Tutto è iniziato lo scorso 25 maggio quando, secondo quanto riportato dalla stampa locale, il ragazzo avrebbe chiamato la polizia alle 9 di mattina dicendo che c'era una bomba nella scuola secondaria di Mosta che ferquenta, nella parte nord dell'isola. L'istituto viene immediatamente evacuato e perquisito dalle forze dell'ordine, che non trovano nulla, ma arrestano il ragazzino che viene portato nel carcere per adulti di Corradino, dove viene tenuto in isolamento per quattro giorni.

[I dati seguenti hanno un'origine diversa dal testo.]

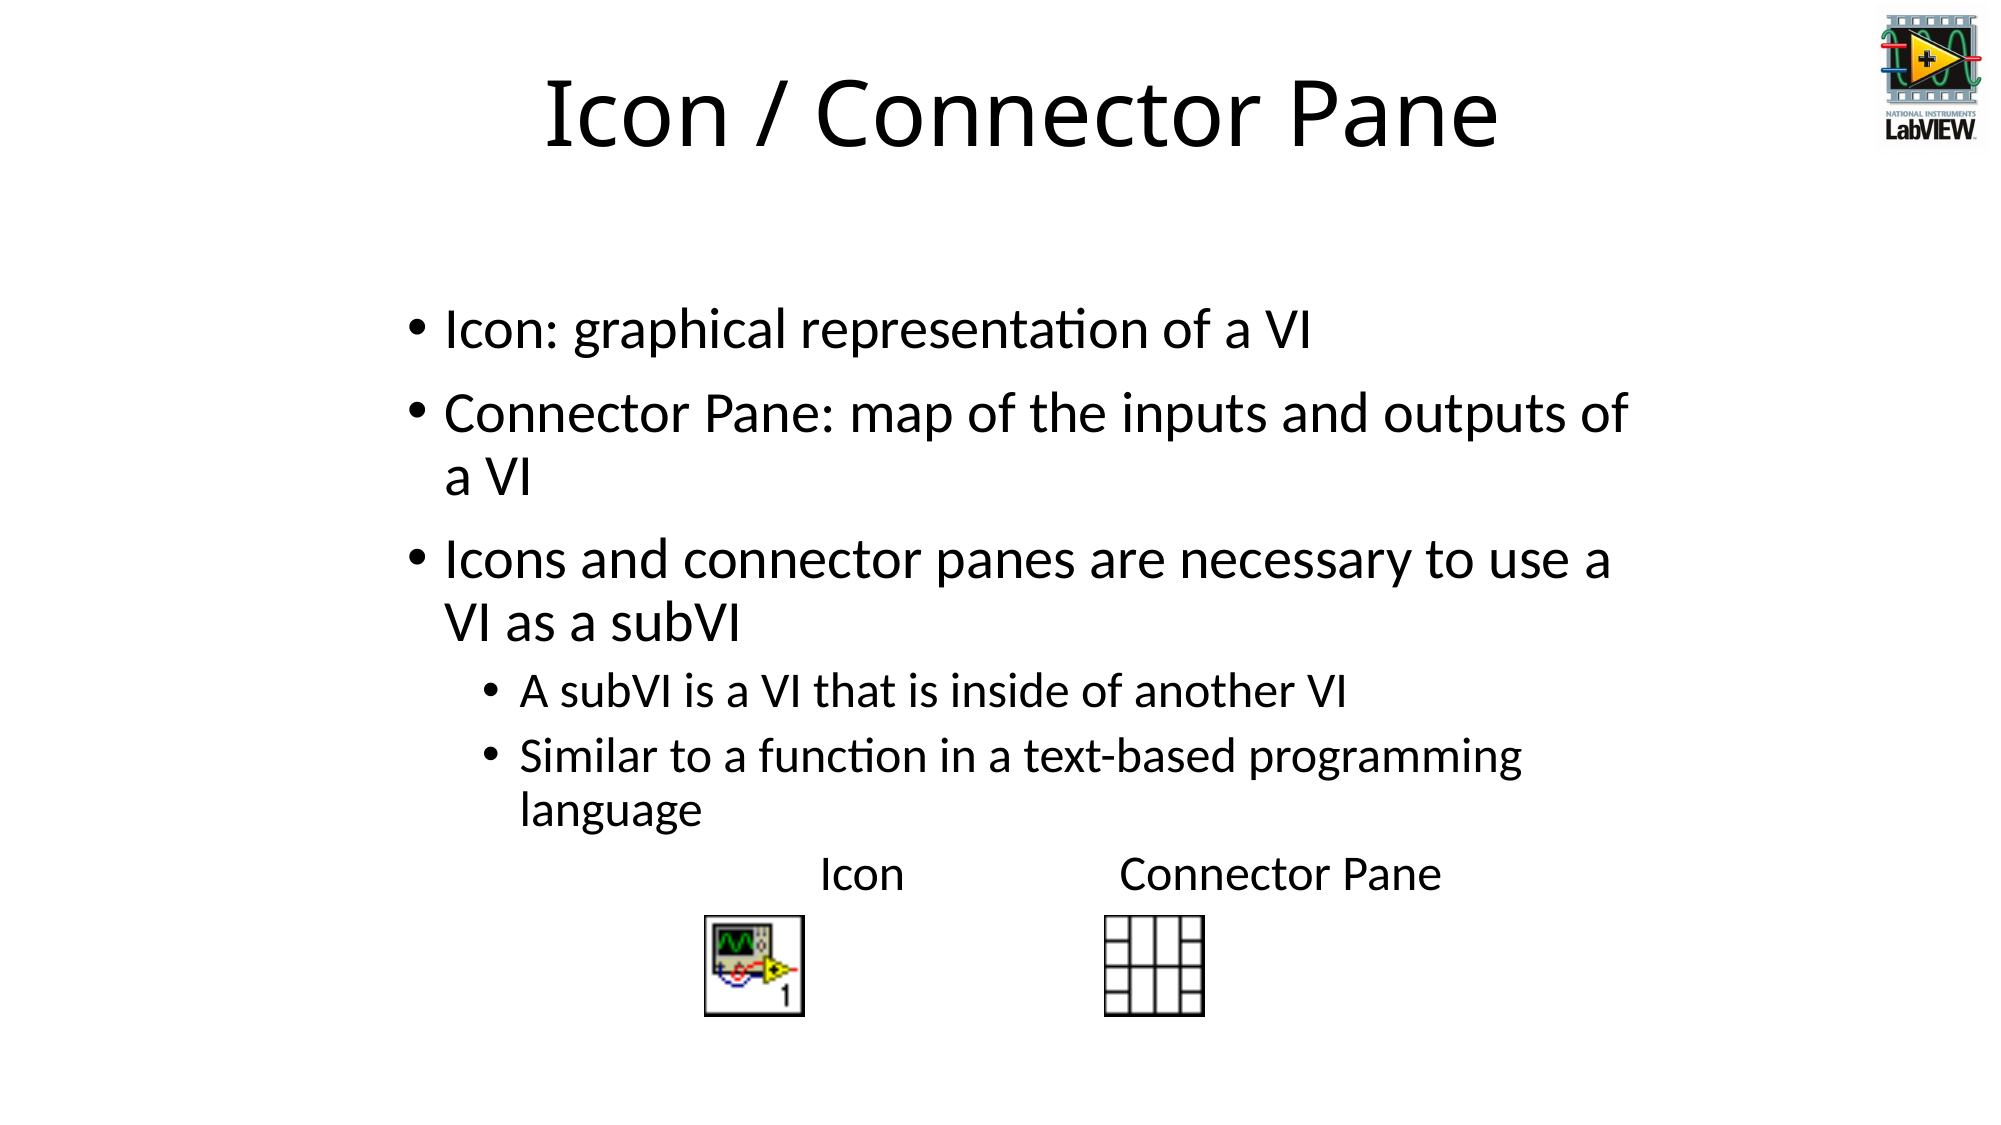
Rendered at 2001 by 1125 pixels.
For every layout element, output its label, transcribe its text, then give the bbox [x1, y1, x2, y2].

Gli atti di autolesionismo e il trasferimento in un carcere minorile

Qui sotto stress si procura atti di autolesionismo. Viene trasferito nel carcere minorile di Coors, dove rimane sempre in isolamento, chiuso per 22 ore al giorno, costretto a mangiare in piedi e all'inizio senza posate. Da un mese a questa parte - raccontano i genitori - può vedere la televisione e trascorrere due ore al giorno in una sala con i giochi. Ma continua a non poter avere alcun contatto con gli altri detenuti: può fare una doccia al giorno quando gli altri riposano.